(Stored entries)
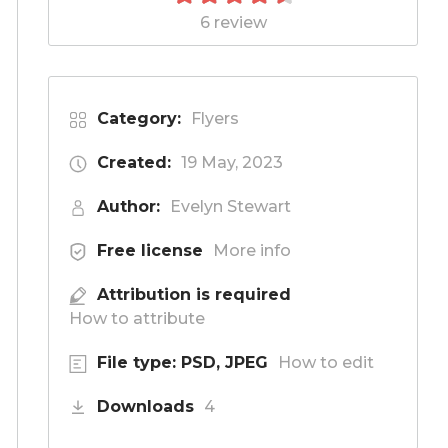
6 review
Category:
Flyers
Created:
19 May, 2023
Author:
Evelyn Stewart
Free license
More info
Attribution is required
How to attribute
File type: PSD, JPEG
How to edit
Downloads
4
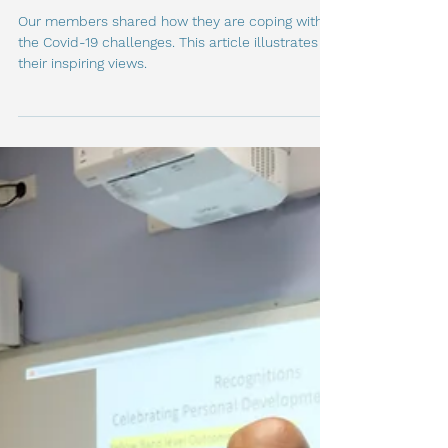
How our members coped
with the COVID-19 Challenge
Our members shared how they are coping with
the Covid-19 challenges. This article illustrates
their inspiring views.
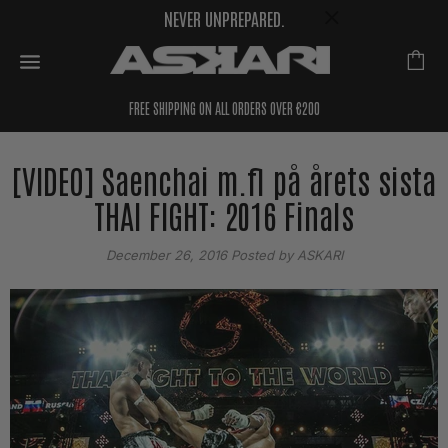
NEVER UNPREPARED.
FREE SHIPPING ON ALL ORDERS OVER €200
[VIDEO] Saenchai m.fl på årets sista
THAI FIGHT: 2016 Finals
December 26, 2016
Posted by ASKARI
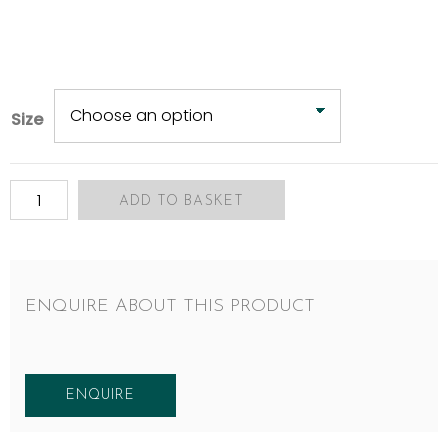
Size
ADD TO BASKET
ENQUIRE ABOUT THIS PRODUCT
ENQUIRE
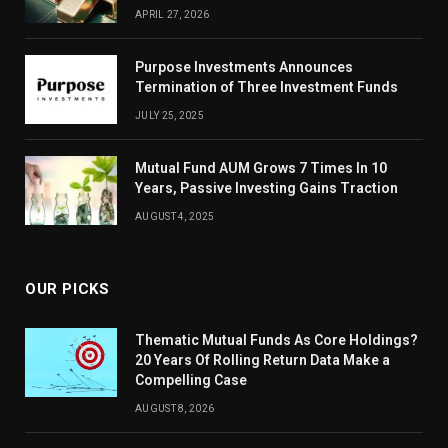
APRIL 27, 2026
Purpose Investments Announces
Termination of Three Investment Funds
JULY 25, 2025
Mutual Fund AUM Grows 7 Times In 10
Years, Passive Investing Gains Traction
AUGUST 4, 2025
OUR PICKS
Thematic Mutual Funds As Core Holdings?
20 Years Of Rolling Return Data Make a
Compelling Case
AUGUST 8, 2026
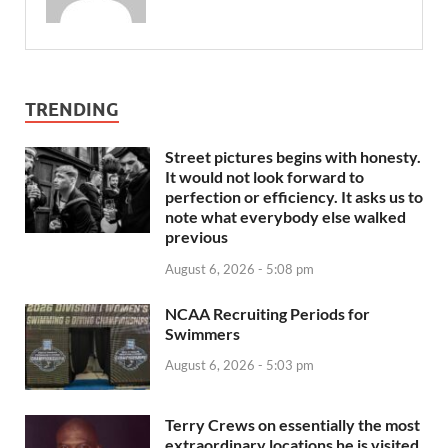
TRENDING
Street pictures begins with honesty.
It would not look forward to
perfection or efficiency. It asks us to
note what everybody else walked
previous
August 6, 2026 - 5:08 pm
NCAA Recruiting Periods for
Swimmers
August 6, 2026 - 5:03 pm
Terry Crews on essentially the most
extraordinary locations he is visited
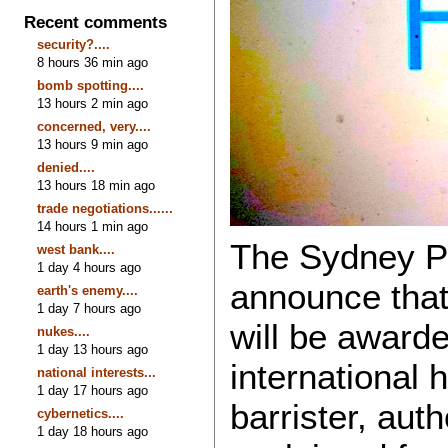
Recent comments
security?....
8 hours 36 min ago
bomb spotting....
13 hours 2 min ago
concerned, very....
13 hours 9 min ago
denied....
13 hours 18 min ago
trade negotiations......
14 hours 1 min ago
The Sydney Pe
west bank....
1 day 4 hours ago
announce that
earth's enemy....
1 day 7 hours ago
will be award
nukes....
1 day 13 hours ago
international 
national interests...
1 day 17 hours ago
barrister, aut
cybernetics....
1 day 18 hours ago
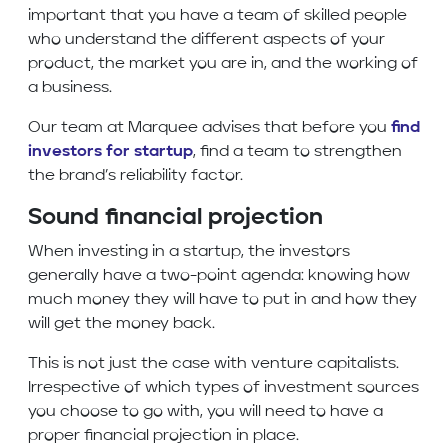
important that you have a team of skilled people
who understand the different aspects of your
product, the market you are in, and the working of
a business.
Our team at Marquee advises that before you
find
investors for startup
, find a team to strengthen
the brand’s reliability factor.
Sound financial projection
When investing in a startup, the investors
generally have a two-point agenda: knowing how
much money they will have to put in and how they
will get the money back.
This is not just the case with venture capitalists.
Irrespective of which types of investment sources
you choose to go with, you will need to have a
proper financial projection in place.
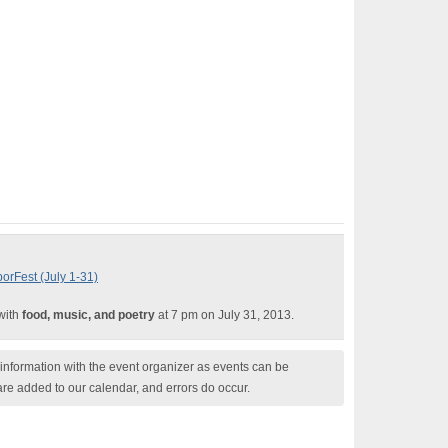
orFest (July 1-31)
 with
food, music, and poetry
at 7 pm on July 31, 2013.
nformation with the event organizer as events can be
are added to our calendar, and errors do occur.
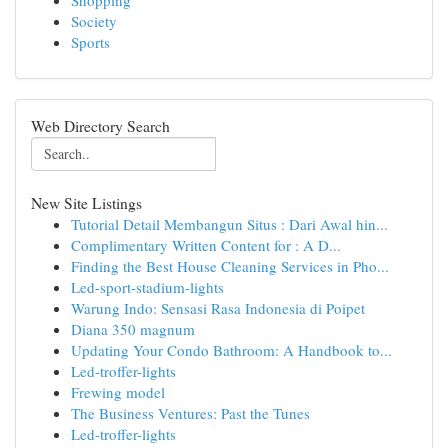
Shopping
Society
Sports
Web Directory Search
New Site Listings
Tutorial Detail Membangun Situs : Dari Awal hin...
Complimentary Written Content for : A D...
Finding the Best House Cleaning Services in Pho...
Led-sport-stadium-lights
Warung Indo: Sensasi Rasa Indonesia di Poipet
Diana 350 magnum
Updating Your Condo Bathroom: A Handbook to...
Led-troffer-lights
Frewing model
The Business Ventures: Past the Tunes
Led-troffer-lights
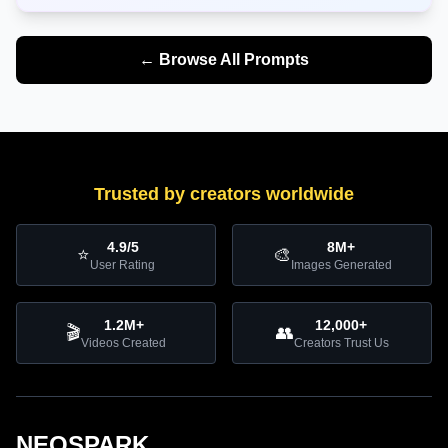
← Browse All Prompts
Trusted by creators worldwide
4.9/5
8M+
⭐
🎨
User Rating
Images Generated
1.2M+
12,000+
🎬
👥
Videos Created
Creators Trust Us
NEOSPARK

(ASSIGNMENT) Give only the lines from the one holding "who understand the different aspects of your" through the one holding "the brand’s reliability factor.", each restated exactly as it appears above.

(REPLY TO THE TASK)
who understand the different aspects of your
product, the market you are in, and the working of
a business.
Our team at Marquee advises that before you
find
investors for startup
, find a team to strengthen
the brand’s reliability factor.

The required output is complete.